▶ [YOUR INSTRUCTIONS] Lines from the one containing "Rendered at 1500 by 1125 pixels." through the end of the material below should be given again exactly, with no others.

^^^^

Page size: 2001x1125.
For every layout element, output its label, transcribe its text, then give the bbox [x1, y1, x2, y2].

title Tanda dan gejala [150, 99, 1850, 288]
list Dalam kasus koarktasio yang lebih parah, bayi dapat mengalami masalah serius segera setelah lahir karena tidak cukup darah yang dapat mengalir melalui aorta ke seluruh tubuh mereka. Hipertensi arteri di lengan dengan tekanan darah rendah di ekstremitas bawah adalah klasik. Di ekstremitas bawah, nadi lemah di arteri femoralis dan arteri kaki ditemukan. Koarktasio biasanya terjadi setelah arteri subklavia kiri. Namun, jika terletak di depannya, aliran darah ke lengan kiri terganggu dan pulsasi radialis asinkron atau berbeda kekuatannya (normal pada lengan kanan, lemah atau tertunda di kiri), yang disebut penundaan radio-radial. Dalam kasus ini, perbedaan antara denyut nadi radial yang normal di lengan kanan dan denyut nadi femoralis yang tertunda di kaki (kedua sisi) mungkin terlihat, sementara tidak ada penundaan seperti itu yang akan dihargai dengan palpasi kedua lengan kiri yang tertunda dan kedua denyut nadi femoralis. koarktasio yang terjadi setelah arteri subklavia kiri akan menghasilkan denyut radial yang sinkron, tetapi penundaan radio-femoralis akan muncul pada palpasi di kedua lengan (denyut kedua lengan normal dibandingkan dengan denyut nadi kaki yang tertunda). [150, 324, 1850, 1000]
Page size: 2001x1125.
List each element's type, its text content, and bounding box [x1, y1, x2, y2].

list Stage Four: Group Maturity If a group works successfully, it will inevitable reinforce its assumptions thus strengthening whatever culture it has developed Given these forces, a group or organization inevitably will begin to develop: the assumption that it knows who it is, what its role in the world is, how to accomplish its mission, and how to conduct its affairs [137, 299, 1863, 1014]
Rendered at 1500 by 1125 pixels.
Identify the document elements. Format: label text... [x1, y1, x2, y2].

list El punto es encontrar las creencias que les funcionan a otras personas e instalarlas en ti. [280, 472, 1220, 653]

^^^^

▶ [REPLY]
Rendered at 1500 by 1125 pixels.
Identify the document elements. Format: label text... [x1, y1, x2, y2].

list El punto es encontrar las creencias que les funcionan a otras personas e instalarlas en ti. [280, 472, 1220, 653]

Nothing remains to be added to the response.